• Pathologically confirmed G1 or G2 NET of GEP origin with locally advanced or metastatic stage who failed to one line or more than one line of small molecular kinase inhibitor (mTOR inhibitor or other targeted kinase inhibitor) or W-D G3 NET of GEP origin with locally advanced or metastatic stage who failed to one line or more than one line of chemotherapy or small molecule kinase inhibitor.

• Radiologic progression within 12 months of entry

• Recovery to baseline or ≤ Grade 1 CTCAE v5 from toxicities related to any prior treatments, unless AE(s) are clinically non-significant and/or stable on supportive therapy.

• Age≥ 20 years old and ECOG Performance Status ≤ 1.

• Adequate organ and marrow function, based upon meeting all the following laboratory criteria within 14 days before first dose of study treatment:

∙ Absolute neutrophil count (ANC) ≥ 1500/µL without granulocyte colony- stimulating factor support.

‣ White blood cell count ≥ 2500/µL.

‣ Platelets ≥ 100,000/µL without transfusion.

‣ Hemoglobin ≥ 9 g/dL (≥ 90 g/L).

‣ Alanine aminotransferase (ALT), aspartate aminotransferase (AST), and alkaline phosphatase (ALP) ≤ 3 x upper limit of normal (ULN). If there is liver metastasis, AST, ALT ≤ 5 x ULN. ALP ≤ 5 x ULN with documented bone metastases.

‣ Total bilirubin ≤ 1.5 x ULN (for subjects with Gilbert's disease ≤ 3 x ULN).

‣ Serum albumin ≥ 2.8 g/dl

‣ (PT)/INR or partial thromboplastin time (PTT) test \< 1.3 x the laboratory ULN

‣ Serum creatinine ≤ 1.5 x ULN or calculated creatinine clearance ≥ 50 mL/min (≥ 0.5 mL/sec) using the Cockcroft-Gault equation:

∙ Males: (140 - age) x weight (kg)/(serum creatinine \[mg/dL\] × 72) Females: \[(140 - age) x weight (kg)/(serum creatinine \[mg/dL\] ×72)\] × 0.85

∙ Urine protein/creatinine ratio (UPCR) ≤ 1 mg/mg (≤ 113.2 mg/mmol), or 24-h urine protein ≤ 1 g

• At least one measurable lesion according to RECIST 1.1 over non-locally treated site, such as RT, TAE (TACE), or RFA.

• Life expectancy greater than 12 weeks.

• Capable of understanding and complying with the protocol requirements and must have signed informed consent document.

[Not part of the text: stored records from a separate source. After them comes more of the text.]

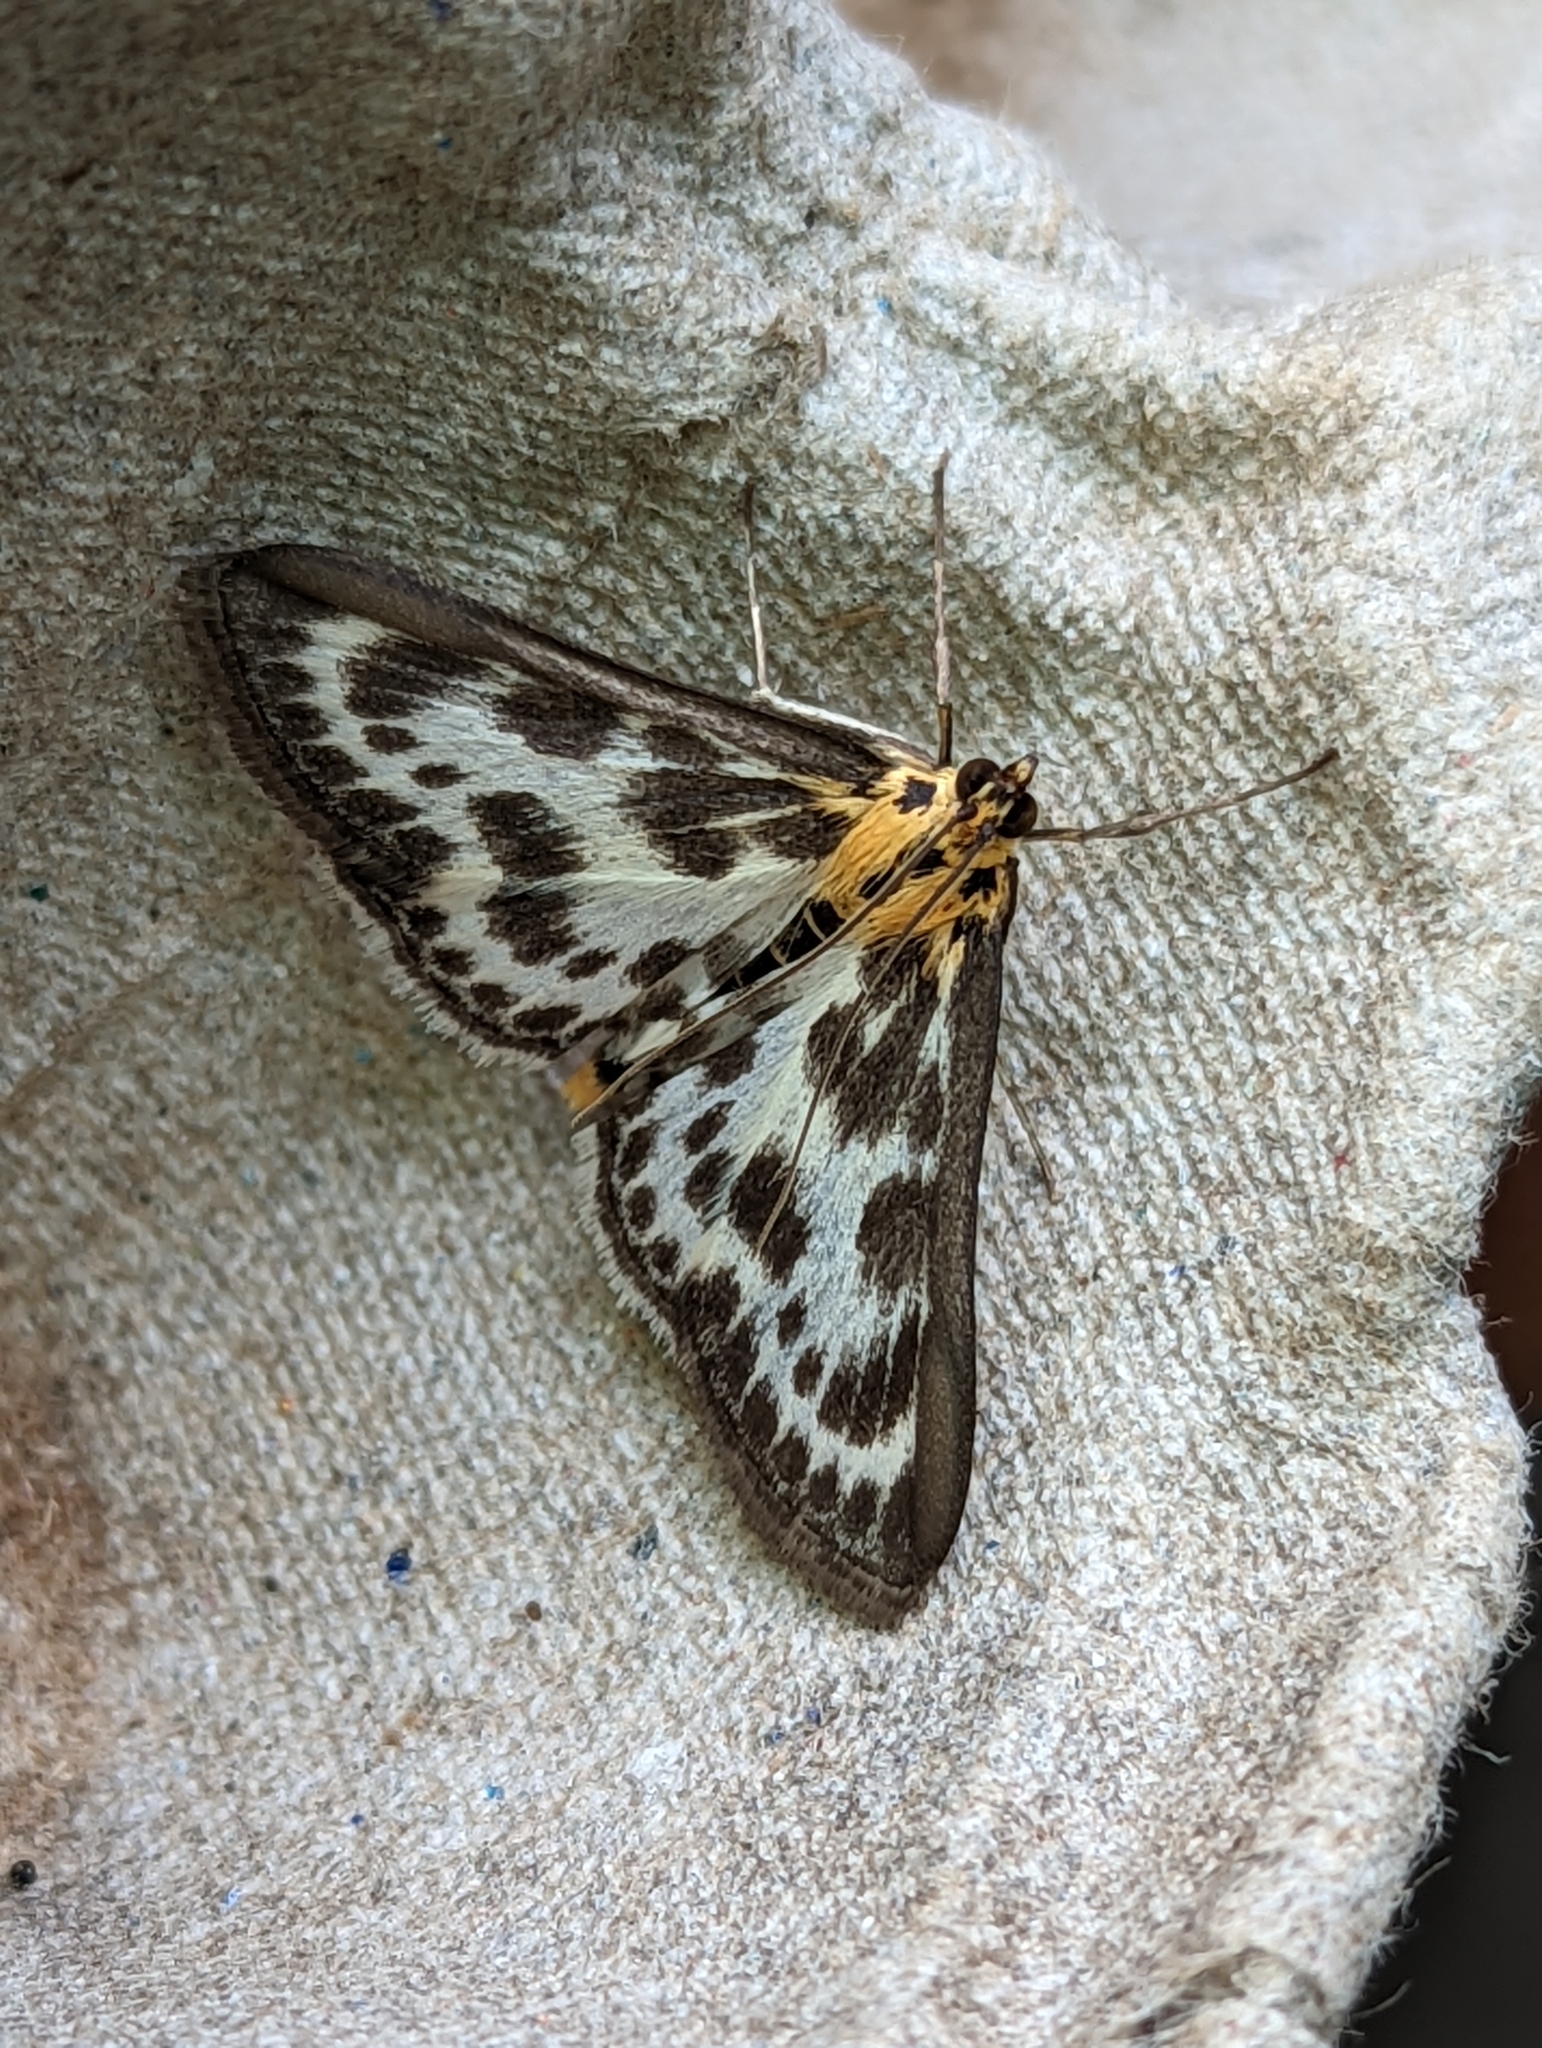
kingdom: Animalia
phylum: Arthropoda
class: Insecta
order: Lepidoptera
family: Crambidae
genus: Anania
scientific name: Anania hortulata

• Female subjects of childbearing potential (i.e. less than or equal to 2 years post-menopause and not surgically sterile) and their partners must agree to use highly effective methods of contraception (that alone or in combination result in a failure rate of less than 1% per year when used consistently and correctly during the course of the study and for 4 months after the last dose of study treatment.

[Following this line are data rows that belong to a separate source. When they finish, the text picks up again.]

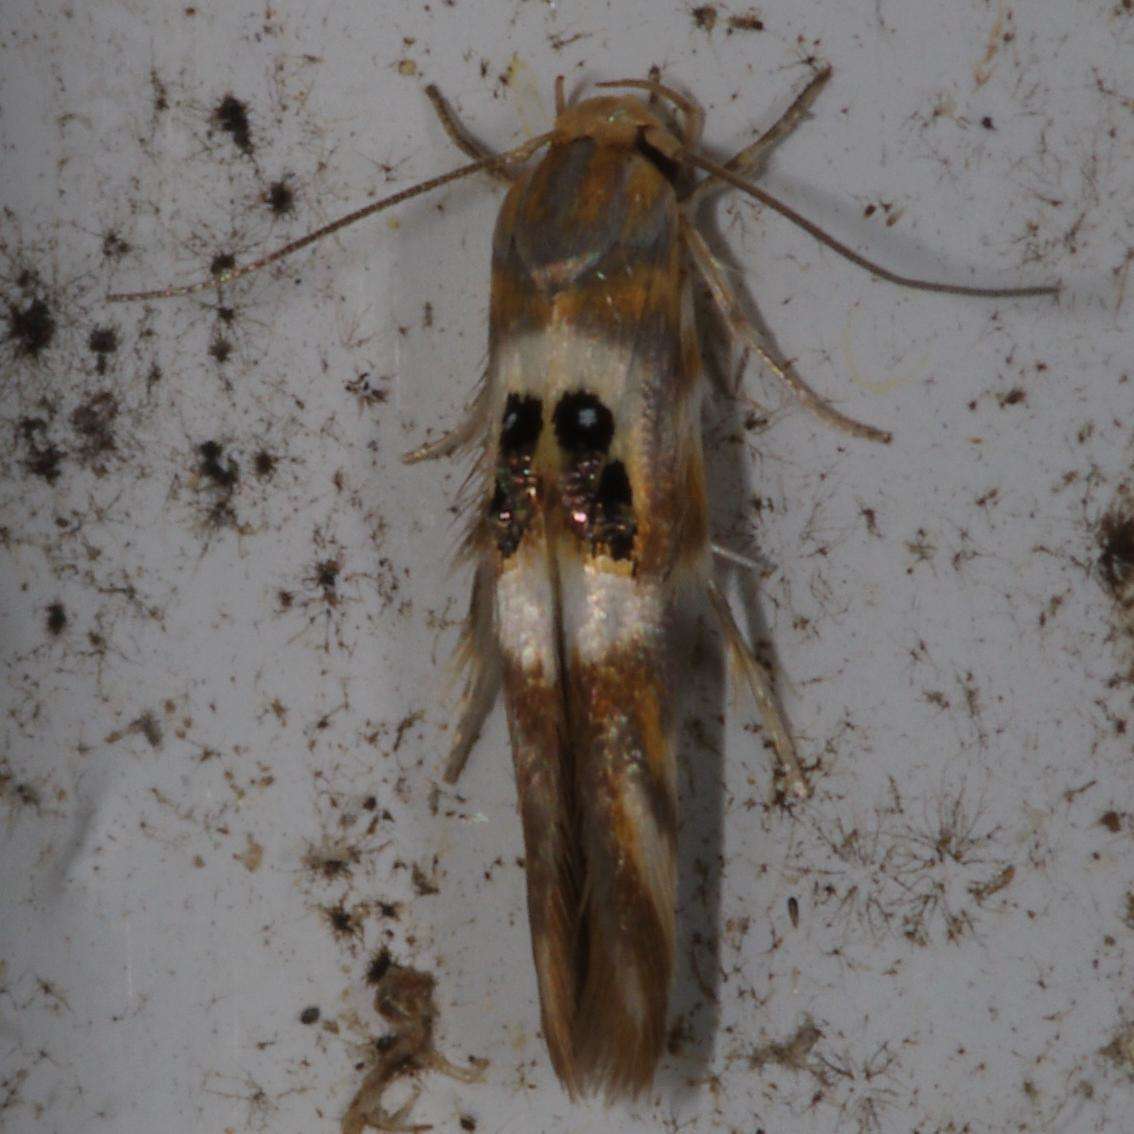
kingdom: Animalia
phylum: Arthropoda
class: Insecta
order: Lepidoptera
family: Stathmopodidae
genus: Hieromantis
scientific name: Hieromantis ephodophora
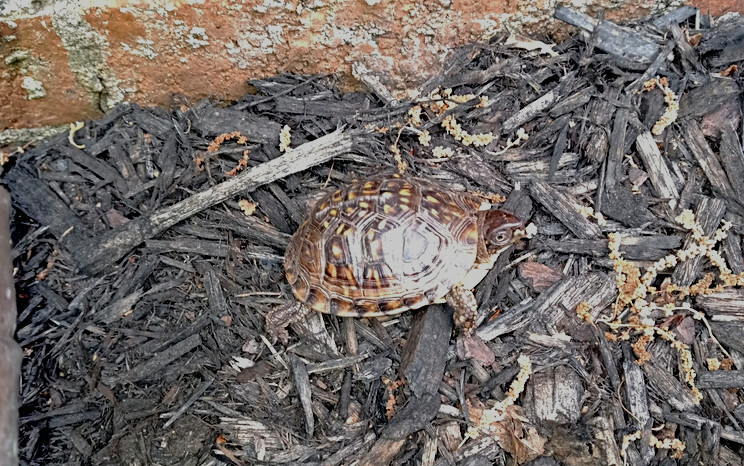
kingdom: Animalia
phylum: Chordata
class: Testudines
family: Emydidae
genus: Terrapene
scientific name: Terrapene carolina
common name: Common box turtle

• \* Effective methods of birth control include:

⁃ Hormonal contraception (oral, injectable, implantable, transdermal) plus a barrier method;

⁃ intrauterine device (IUD) or intrauterine hormone-releasing system (IUS) plus a barrier method;

⁃ bilateral tubal occlusion (females);

⁃ vasectomized partner (males).

⁃ Female subjects of childbearing potential must not be pregnant at screening. Female subjects are considered to be of childbearing potential unless one of the following criteria are met: documented permanent sterilization (hysterectomy, bilateral salpingectomy, or bilateral oophorectomy) or documented postmenopausal status (defined as 12 months of amenorrhea in a woman \> 45 years-of-age in the absence of other biological or physiological causes. In addition, females \< 55 years-of-age must have a serum follicle stimulating (FSH) level \> 40 mIU/mL to confirm menopause). Note: Documentation may include review of medical records, medical examinations, or medical history interview by study site.